Is it still life?

Renan Zarpellon Gago

Since their industrial development, pesticides — synthetic compounds used to control or eliminate pests such as insects, rodents, fungi, and unwanted plants — have been promoted as a technological solution to ensure productivity and feed a growing global population. This narrative, still widely disseminated today, omits a crucial point: hunger in the world persists. The presence of these chemicals in our fields, tables, and within our bodies continues to be normalized by part of the population, without measuring the consequences this entails.


In Brazil, pesticides operate as tools that impose modes of production, territorial control, and resource extraction, all under the guise of modernity and progress. Not unlike the colonial period, the main beneficiaries remain the countries of the Global North, now embodied by major chemical corporations. This is the foundation of this project: to understand pesticides not merely as toxic substances, but as symbols of a broader system of power, a form of chemical colonialism. 
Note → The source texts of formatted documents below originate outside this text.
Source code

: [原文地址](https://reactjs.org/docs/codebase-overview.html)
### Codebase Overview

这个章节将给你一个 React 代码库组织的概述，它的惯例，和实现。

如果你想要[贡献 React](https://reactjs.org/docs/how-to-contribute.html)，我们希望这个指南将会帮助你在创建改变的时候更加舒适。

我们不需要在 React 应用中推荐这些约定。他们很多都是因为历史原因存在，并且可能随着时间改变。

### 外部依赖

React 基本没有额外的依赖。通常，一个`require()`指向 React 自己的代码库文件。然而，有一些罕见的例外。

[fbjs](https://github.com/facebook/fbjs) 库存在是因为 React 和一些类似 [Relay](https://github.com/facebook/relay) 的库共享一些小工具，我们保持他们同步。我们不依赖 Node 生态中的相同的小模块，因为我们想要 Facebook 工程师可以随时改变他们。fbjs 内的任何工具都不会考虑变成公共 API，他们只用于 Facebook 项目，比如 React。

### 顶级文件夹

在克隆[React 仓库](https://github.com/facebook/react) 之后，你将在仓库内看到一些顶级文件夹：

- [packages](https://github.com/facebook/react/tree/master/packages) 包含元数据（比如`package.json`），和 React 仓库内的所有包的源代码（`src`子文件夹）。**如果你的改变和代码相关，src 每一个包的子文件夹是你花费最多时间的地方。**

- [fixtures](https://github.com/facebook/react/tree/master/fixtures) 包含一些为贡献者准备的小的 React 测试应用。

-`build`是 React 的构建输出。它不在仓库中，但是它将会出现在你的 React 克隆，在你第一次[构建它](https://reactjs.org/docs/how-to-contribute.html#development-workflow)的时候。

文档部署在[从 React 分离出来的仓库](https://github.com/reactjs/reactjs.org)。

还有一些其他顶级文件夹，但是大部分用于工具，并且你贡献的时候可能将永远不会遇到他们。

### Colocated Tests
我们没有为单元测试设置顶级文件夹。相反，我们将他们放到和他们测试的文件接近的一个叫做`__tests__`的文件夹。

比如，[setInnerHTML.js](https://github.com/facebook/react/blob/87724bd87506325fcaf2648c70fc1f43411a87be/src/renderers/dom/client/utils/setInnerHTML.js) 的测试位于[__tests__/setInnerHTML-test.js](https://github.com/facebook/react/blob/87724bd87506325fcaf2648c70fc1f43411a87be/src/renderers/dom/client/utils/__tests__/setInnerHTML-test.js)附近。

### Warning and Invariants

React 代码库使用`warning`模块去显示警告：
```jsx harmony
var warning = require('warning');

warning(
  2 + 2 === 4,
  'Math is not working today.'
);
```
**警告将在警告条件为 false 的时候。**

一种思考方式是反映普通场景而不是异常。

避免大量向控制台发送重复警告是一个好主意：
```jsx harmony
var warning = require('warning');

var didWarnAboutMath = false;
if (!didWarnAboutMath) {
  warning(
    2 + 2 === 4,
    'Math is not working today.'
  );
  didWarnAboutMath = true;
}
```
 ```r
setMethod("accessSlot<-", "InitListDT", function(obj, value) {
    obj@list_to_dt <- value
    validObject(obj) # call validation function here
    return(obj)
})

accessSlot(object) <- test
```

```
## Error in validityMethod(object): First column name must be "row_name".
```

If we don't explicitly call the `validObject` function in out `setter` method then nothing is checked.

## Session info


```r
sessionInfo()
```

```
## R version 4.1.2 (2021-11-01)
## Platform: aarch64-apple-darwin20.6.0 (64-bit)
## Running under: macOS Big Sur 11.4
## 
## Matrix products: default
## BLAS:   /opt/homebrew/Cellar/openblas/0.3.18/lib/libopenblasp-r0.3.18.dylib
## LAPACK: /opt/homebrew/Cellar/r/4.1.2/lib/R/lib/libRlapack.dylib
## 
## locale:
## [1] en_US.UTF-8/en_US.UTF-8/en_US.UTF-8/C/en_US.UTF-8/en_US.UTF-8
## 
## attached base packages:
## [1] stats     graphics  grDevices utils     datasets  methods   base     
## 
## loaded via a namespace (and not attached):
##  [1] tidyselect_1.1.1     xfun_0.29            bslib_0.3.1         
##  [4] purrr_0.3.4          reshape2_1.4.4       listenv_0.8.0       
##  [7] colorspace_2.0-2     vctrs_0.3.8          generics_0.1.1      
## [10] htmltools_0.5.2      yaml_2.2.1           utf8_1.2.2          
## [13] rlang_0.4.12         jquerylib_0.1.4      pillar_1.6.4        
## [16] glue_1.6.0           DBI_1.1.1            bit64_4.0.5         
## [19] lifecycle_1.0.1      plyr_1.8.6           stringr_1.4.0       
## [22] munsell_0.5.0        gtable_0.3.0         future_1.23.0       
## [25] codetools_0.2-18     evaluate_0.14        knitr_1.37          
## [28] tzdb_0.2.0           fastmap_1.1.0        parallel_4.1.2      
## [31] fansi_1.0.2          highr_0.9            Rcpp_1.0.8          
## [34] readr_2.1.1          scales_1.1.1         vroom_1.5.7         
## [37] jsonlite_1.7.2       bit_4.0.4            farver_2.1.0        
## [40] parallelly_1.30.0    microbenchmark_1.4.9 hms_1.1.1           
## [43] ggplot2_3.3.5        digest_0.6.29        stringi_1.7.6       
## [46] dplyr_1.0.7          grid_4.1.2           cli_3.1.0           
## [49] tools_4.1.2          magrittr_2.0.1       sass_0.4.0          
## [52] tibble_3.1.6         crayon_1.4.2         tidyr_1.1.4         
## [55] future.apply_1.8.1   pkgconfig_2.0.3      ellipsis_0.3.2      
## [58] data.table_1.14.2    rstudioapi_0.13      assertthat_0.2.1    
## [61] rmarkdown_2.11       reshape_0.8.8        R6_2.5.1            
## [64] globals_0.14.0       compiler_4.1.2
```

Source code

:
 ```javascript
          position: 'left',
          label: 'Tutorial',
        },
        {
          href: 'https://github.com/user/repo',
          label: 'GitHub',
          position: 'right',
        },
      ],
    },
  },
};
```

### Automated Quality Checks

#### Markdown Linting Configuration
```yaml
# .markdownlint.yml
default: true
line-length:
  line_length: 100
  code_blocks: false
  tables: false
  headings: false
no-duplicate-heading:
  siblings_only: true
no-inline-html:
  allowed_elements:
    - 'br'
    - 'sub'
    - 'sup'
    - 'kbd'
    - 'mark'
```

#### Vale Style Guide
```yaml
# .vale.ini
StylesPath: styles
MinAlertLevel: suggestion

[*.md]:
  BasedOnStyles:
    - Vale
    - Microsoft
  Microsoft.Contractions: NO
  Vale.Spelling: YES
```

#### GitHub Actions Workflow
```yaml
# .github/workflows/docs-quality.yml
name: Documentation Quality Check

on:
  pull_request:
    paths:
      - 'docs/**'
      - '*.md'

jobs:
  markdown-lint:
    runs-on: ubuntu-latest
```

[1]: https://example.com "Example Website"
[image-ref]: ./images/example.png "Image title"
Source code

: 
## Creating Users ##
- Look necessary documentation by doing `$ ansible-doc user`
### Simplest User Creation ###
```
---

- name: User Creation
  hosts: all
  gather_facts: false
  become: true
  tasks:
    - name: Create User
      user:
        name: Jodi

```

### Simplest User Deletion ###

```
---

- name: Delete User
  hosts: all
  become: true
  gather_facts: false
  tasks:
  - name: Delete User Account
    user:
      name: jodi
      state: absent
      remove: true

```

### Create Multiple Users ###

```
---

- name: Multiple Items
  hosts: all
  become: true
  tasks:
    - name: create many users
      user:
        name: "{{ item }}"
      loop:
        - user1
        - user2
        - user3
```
While the European Union bans the use of highly toxic pesticides within its borders, it still allows them to be manufactured locally and exported elsewhere. In a boomerang effect, Brazil stands as one of the main suppliers of soy to the Netherlands, where it is primarily used as animal feed. As a result, poultry, pigs, and cattle — as well as their by-products such as eggs and dairy — carry these chemicals within their production chain. 


Through a speculative still life, this work presents a visual fragment of the issue. Inspired by the studied community, the food sculptures coated in soy wax function as metaphors for the multiple impacts of pesticide use, evoking layers of stories, geographies, and consequences that often go unnoticed but continue to shape landscapes, bodies, and futures.